◆ **Aim of the task**
Below are several records. Retype exactly those lines running from the one with "Κρίστιαν Έρικσεν: Πώς Σώθηκε Μετά Τ" through the one with "o emocional en", end lines included, and no others.

• • • • •

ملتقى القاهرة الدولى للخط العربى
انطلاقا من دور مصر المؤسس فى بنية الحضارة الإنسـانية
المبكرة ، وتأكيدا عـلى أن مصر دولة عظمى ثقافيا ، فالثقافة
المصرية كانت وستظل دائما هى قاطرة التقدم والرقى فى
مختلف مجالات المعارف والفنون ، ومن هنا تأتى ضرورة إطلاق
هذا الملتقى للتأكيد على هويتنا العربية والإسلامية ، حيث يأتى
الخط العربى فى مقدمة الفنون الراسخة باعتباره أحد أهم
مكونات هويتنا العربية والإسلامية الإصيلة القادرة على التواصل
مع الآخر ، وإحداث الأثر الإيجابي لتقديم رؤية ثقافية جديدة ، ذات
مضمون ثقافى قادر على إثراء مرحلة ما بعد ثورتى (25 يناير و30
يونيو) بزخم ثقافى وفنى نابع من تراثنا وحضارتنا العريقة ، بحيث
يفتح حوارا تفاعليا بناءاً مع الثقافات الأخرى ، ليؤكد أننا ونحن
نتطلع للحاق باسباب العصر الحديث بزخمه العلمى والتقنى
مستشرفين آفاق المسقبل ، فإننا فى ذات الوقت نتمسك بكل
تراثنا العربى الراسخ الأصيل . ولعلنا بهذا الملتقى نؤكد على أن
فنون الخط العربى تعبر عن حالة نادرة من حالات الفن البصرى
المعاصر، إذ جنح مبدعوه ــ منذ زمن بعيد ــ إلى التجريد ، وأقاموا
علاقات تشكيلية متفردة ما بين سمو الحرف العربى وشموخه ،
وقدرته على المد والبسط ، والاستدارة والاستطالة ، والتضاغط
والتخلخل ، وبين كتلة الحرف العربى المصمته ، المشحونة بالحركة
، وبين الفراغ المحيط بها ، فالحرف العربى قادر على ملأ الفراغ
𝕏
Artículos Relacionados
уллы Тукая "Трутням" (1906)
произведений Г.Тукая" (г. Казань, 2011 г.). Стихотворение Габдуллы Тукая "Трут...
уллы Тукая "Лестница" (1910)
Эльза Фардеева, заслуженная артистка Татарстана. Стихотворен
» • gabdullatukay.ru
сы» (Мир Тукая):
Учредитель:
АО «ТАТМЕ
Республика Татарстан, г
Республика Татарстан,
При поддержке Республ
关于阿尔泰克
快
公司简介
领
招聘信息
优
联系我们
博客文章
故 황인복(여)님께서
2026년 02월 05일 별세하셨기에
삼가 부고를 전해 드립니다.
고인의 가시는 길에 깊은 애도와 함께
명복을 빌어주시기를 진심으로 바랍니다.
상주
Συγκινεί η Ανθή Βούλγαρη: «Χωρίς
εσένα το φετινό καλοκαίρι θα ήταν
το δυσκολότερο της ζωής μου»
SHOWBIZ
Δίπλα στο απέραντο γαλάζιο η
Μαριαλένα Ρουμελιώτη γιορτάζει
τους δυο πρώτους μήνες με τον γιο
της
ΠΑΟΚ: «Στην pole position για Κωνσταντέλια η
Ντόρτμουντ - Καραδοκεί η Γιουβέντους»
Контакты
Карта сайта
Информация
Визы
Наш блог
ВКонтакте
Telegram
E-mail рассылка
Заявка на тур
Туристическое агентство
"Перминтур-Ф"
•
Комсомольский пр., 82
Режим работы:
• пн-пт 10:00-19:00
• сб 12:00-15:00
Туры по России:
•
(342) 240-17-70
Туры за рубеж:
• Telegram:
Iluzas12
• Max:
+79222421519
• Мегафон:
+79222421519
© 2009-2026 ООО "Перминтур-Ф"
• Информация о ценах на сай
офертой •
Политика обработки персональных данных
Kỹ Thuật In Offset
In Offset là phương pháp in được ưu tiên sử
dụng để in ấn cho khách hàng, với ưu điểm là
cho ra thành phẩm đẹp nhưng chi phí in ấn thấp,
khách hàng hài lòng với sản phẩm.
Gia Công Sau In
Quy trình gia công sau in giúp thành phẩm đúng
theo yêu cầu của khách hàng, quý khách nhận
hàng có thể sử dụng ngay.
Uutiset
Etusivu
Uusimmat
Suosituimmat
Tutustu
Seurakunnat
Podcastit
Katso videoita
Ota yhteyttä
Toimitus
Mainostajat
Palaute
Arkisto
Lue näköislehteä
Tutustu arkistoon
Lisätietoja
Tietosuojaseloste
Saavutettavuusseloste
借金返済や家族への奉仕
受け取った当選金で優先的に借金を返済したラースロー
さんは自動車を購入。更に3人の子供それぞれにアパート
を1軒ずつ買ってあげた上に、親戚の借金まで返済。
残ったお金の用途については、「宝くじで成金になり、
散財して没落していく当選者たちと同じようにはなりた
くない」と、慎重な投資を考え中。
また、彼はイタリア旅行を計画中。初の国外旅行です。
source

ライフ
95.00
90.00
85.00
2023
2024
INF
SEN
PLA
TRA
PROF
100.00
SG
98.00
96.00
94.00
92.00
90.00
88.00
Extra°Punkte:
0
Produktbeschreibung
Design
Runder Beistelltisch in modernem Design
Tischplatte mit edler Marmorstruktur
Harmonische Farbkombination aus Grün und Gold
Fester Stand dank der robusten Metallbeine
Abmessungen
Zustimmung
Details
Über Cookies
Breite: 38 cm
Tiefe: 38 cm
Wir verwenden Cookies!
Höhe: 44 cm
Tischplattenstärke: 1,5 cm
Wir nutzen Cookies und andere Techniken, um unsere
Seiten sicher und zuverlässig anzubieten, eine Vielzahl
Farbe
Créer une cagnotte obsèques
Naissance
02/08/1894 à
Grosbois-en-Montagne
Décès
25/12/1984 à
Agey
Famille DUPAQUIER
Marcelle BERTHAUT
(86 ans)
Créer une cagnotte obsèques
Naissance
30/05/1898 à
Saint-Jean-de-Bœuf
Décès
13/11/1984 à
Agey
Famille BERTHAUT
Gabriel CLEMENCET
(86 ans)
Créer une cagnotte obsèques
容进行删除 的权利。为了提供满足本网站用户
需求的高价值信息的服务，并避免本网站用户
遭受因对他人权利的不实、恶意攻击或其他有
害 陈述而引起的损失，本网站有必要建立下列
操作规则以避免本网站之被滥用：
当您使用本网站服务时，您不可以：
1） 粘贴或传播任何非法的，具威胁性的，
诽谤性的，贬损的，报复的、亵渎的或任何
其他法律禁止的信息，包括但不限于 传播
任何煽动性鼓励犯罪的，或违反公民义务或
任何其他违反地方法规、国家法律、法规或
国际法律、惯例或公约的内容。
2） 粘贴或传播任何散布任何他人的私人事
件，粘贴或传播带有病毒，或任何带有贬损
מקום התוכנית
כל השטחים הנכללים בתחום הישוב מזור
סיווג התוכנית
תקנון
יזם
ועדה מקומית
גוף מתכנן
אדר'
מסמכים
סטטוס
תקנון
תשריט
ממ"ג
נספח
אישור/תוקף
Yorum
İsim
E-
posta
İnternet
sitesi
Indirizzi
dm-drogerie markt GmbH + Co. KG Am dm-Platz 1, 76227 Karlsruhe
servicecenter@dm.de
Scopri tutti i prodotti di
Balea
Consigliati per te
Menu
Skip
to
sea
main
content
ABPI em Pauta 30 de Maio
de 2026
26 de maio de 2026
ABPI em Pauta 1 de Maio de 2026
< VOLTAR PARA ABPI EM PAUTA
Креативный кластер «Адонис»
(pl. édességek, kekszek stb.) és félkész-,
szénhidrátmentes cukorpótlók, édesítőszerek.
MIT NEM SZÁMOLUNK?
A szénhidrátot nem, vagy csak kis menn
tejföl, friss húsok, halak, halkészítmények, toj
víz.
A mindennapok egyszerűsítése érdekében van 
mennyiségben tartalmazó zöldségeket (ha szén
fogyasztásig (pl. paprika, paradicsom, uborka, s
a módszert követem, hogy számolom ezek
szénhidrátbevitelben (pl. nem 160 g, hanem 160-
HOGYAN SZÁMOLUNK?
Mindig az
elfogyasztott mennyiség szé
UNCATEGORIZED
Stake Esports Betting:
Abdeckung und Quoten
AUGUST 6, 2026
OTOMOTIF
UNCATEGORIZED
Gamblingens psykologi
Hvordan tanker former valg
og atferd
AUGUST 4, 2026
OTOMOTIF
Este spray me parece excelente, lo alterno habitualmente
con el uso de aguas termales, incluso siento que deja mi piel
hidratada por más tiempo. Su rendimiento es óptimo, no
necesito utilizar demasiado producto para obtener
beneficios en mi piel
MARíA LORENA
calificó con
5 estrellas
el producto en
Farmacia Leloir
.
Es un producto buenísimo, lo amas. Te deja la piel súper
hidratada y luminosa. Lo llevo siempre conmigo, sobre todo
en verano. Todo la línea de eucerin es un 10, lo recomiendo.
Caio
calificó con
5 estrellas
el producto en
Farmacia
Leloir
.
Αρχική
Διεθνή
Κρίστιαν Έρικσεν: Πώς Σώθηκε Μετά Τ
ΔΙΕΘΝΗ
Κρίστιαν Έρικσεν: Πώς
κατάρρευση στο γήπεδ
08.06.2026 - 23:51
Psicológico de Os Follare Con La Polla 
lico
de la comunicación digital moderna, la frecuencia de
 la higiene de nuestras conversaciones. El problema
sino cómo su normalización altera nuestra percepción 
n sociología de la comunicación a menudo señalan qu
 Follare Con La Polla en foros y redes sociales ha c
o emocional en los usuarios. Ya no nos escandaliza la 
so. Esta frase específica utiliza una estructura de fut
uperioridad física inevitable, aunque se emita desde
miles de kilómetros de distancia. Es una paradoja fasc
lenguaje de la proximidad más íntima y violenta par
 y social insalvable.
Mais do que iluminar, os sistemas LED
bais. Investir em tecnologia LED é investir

• • • • •

◆ **Answer below**
Κρίστιαν Έρικσεν: Πώς Σώθηκε Μετά Τ
ΔΙΕΘΝΗ
Κρίστιαν Έρικσεν: Πώς
κατάρρευση στο γήπεδ
08.06.2026 - 23:51
Psicológico de Os Follare Con La Polla 
lico
de la comunicación digital moderna, la frecuencia de
 la higiene de nuestras conversaciones. El problema
sino cómo su normalización altera nuestra percepción 
n sociología de la comunicación a menudo señalan qu
 Follare Con La Polla en foros y redes sociales ha c
o emocional en los usuarios. Ya no nos escandaliza la 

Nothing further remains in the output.